Chapter 8

My mind eventually pieces two and two together. Dropping the book with a surprisingly loud thud, one hand flies to my abdomen. "You mean- that I- that we- I mean-"

Then I remember Peeta beside me. Since he still has almost no idea who I am, I could imagine him being confused, though right now the confusion is mingled with sheer joy. Just in case, I want to clear everything up. Taking his hand, I slip it underneath mine. In a soft voice, I speak in the direction of our baby. "Say hi to daddy," I say with a soft smile.

I watch as those massive blue eyes of his light up. Though I never expected this, and was even very against having kids when I was younger, I can respond with genuine happiness.

No, I take that back. I'm not just happy. With the only reasons for not wanting to gone, this feels absolutely perfect.

Peeta slides his hand up to my shoulder, runs the other through my hair, and pulls me into a hug.
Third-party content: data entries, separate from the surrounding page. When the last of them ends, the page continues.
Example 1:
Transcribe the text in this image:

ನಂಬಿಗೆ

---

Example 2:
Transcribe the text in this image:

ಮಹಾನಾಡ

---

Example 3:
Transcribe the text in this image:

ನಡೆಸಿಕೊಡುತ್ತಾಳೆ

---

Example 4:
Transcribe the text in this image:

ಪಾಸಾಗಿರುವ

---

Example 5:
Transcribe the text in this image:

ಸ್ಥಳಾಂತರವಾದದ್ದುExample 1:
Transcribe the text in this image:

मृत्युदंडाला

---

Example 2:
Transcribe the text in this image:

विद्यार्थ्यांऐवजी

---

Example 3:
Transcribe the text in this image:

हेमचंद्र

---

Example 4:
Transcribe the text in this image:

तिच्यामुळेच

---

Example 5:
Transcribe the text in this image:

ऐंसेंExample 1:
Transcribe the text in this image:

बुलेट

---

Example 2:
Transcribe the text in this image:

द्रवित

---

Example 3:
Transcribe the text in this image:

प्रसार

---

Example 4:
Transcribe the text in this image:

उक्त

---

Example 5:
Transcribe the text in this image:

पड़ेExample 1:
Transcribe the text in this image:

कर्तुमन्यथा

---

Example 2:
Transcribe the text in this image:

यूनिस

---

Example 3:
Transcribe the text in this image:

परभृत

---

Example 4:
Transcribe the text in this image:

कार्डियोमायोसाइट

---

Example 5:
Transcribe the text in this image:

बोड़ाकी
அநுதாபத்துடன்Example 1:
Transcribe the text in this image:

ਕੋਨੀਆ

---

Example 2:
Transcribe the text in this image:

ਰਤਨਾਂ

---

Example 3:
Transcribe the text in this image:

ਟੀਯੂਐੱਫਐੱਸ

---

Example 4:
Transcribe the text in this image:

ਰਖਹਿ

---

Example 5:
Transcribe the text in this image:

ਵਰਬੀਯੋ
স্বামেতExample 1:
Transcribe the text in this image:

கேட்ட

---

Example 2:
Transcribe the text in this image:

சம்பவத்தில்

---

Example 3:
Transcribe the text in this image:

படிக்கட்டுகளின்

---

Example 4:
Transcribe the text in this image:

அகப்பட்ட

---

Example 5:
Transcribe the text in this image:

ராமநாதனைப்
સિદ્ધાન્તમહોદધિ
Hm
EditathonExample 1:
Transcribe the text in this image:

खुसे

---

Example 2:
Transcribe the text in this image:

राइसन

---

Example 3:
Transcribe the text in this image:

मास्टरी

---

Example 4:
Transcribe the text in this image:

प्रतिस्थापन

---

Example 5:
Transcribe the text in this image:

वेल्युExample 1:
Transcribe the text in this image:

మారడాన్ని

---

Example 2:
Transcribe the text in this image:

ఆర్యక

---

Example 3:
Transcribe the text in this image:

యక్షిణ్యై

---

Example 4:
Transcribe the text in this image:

The next thing I know, he's planting soft, gentle kisses all over my face. Then, for the first time since the accident, he tells me that he loves me.

I suppose that there wasn't really any damage to the emotional or behavioral regions of the brain, so all he really needed was a reminder of who I am.
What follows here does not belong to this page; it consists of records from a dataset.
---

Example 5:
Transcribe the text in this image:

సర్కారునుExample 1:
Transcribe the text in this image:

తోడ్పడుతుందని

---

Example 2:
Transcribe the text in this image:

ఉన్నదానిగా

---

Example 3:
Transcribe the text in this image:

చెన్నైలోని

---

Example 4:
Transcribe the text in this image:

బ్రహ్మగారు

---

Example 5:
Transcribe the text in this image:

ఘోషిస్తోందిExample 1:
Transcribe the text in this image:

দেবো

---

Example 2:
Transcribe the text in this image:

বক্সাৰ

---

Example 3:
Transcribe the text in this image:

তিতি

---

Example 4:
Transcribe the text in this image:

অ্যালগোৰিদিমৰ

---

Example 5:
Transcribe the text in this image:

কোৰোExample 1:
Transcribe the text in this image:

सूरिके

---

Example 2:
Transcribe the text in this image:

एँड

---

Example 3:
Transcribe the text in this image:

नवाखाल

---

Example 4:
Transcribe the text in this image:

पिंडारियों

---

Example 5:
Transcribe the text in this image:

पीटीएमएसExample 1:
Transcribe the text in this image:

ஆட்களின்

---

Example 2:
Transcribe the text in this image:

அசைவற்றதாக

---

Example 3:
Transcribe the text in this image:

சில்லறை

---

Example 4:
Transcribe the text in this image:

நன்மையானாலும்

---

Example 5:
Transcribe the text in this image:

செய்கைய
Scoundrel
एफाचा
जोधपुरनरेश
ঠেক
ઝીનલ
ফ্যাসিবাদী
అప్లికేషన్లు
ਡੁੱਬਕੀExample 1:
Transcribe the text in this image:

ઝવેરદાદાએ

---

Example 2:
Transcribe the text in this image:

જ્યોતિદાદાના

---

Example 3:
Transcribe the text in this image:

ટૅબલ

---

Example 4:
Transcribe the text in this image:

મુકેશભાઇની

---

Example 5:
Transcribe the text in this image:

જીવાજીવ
Still in his arms, I begin to try to bring back other memories. "You have always said that you want to have children. Did you know that?"

"No," he admits. "Have you always, too?"

"Um- well-" Maybe this is the time. Maybe now, I should tell him my reason. So I don't answer the story directly.

"I have a story I need to tell you," I begin, guiding him to sit down. I know that he will be shocked, and in case that triggers another tracker jacker attack, I want to minimize the risk of him falling. I, however, can't possible stay still. Instead, I pace back and forth, unable to look him in the eyes as I recount the horrible truth that was our past.

"Okay, now. It all starts off in a place known as North America," I say, deciding it would be best to start at the beginning. "And everything seemed to be going pretty well. But then, there was chaos. North America changed from having three countries to being just one. It was known as Panem. Panem was split into fourteen areas. Thirteen were referred to as districts, identified by numbers. The fourteenth was known as The Capitol. It was in charge of everything that went on in Panem. The districts, however, weren't happy with the way that the Capitol was running the country. So they, all thirteen, rebelled. One was incorrectly thought to be destroyed forever. The other twelve were punished for their rebellion. Every year, each of the remaining twelve districts had to send two teenagers to a large outdoor arena in the Capitol. There, they would fight until one of the twenty-four remained."

This is the part I was dreading; the part about us. "Seventy-four years later, it was time to select the kids from District Twelve. They chose a twelve-year-old girl named Primrose Everdeen." I swallow back the lump that always forms in my throat when I say Prim's name. "But she also had an older sister, a sixteen-year-old. The sister chose to go in instead of letting Primrose go. That girl never wanted to have kids, because her worst fear was that someone she loved would go in to fight. She knew that if she had children one day, their names would go into the glass bowls they used to choose the competitors names out of along with all other twelve- to- eighteen year olds. So, she decided that unless the contest was stopped, she would never have children.

"Now, this girl wasn't the only one who had someone who had always loved selected. There was another sixteen-year-old in the crowd. He had a crush on the volunteer since he was only five. But he was chosen, too.

"One night, the night before the competition started, the competitor's had to give an interview so that the audience would be able to get to know them better. Now, that boy I told you about earlier? During his interview, he admitted- in front of everyone in the entire country- how exactly he felt about the girl from the district. The one who was there with him.

"Now, this became so popular with the audience that mid-way through the competition, the rules were changed. Two of the competitors, if they came from the same district, would be able to go back home. And these two kids both made it out.

"But it wasn't happily ever after. Not right then, at least. There was another rebellion. But this one got rid of the horrible way the Capitol treated the districts. The country went, more or less, to the way it was in North America. And the ones who won the competition fell in love all over again."

Allowing my words to hang in the air for a moment, I wait for Peeta to respond. "And where are they now?" he whispers.

Unable to look him in the eyes, I whisper back. "Right here, right now. But it's okay now. In fact, it's better than okay. Because not only did we, as I said, fall in love all over again." Smiling softly, I, yet again, place both of our hands on top of my stomach. "We're a family."

But I glossed over the worst details. Some things, I even left out entirely. Like our second time in the arena, or why we had to fall back in love. That would be because of the tracker jacker venom, of course. And he already knows about that, to some extent. There isn't any need to explain about two awful things in a row, right? The time simply isn't right for that. Right now, since the story recounting the past is over, we focus on the positive, on the future. And so, again, I start to talk about the past. Though all that I mention is the seemingly meaningless. Recounts of peaceful summer evenings in the Meadow, or of early mornings watching sunrises together.

And soon, we'll make new memories. All three of us.